Tony Burgess kommt in "Idaho Winter" lustvoll die Erzählung abhanden
Idaho Winter will man nicht sein. Denn niemand mag Idaho Winter. Der Bursche wird schon in den ersten Seiten des gleichnamigen Romans von Tony Burgess mit einfallsreichstem Hass überzogen. Verschiedenste Ideen, wie Idaho Winter umgebracht werden könnte, werden nicht nur von Mitschülern, sondern auch von Nachbarn (von Hunden zerfleischen lassen) und Lehrern (vom Auto überfahren lassen) gewälzt. Jedes Mal tappt man als Leser in die Falle, dass doch jemand ein Fünkchen Empathie hat. Aber nein. Recht schnell kommt es zur Gewalteskalation und plötzlich ist der Roman ein ganz anderer. Idaho Winter reißt die unfassbar unfaire Geschichte an sich, der Erzähler kann nur mehr hinten nachstolpern.
Was bitte passiert hier?
Burgess spielt mit den Lesererwartungen in dieser abgefahrenen Abstrusitätenexplosion eines Horror-Romans, in der plötzlich andere Erzähler am Rücken von Figuren wachsen und Punkrocker eine genauso ernsthafte Bedrohung wie Dinosaurier sind.

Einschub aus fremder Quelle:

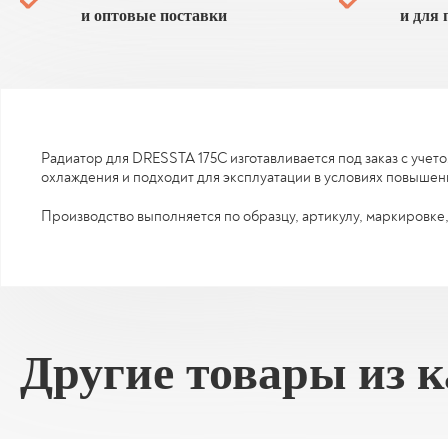
и оптовые поставки
и для 
Радиатор для DRESSTA 175C изготавливается под заказ с учет
охлаждения и подходит для эксплуатации в условиях повышен
Производство выполняется по образцу, артикулу, маркировке,
Другие товары из 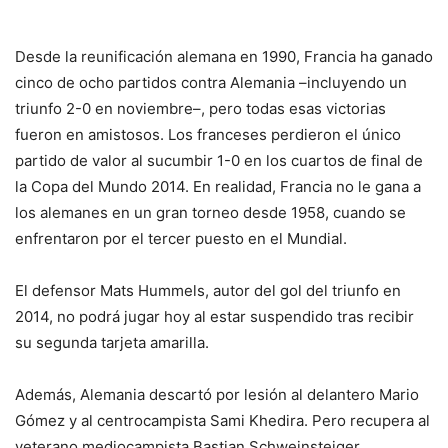
Desde la reunificación alemana en 1990, Francia ha ganado
cinco de ocho partidos contra Alemania –incluyendo un
triunfo 2-0 en noviembre–, pero todas esas victorias
fueron en amistosos. Los franceses perdieron el único
partido de valor al sucumbir 1-0 en los cuartos de final de
la Copa del Mundo 2014. En realidad, Francia no le gana a
los alemanes en un gran torneo desde 1958, cuando se
enfrentaron por el tercer puesto en el Mundial.
El defensor Mats Hummels, autor del gol del triunfo en
2014, no podrá jugar hoy al estar suspendido tras recibir
su segunda tarjeta amarilla.
Además, Alemania descartó por lesión al delantero Mario
Gómez y al centrocampista Sami Khedira. Pero recupera al
veterano mediocampista Bastian Schweinsteiger.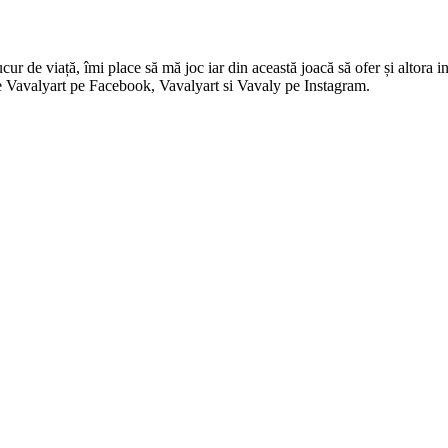
 de viață, îmi place să mă joc iar din această joacă să ofer și altora in
i pe Vavalyart pe Facebook, Vavalyart si Vavaly pe Instagram.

Im Meta-Grusel kennt sich Burgess aus. In seinem Roman "Pontypool", der auch verfilmt wurde, erzählte er von einem Virus, das einzelne Worte der Sprache befällt und sich so verbreitet. In "Idaho Winter" dreht er die "Was um Himmels Willen passiert hier?"-Spirale noch etwas weiter. So schillernd, grauslich und kurzweilig war Literatur über die Entstehung von Literatur noch selten.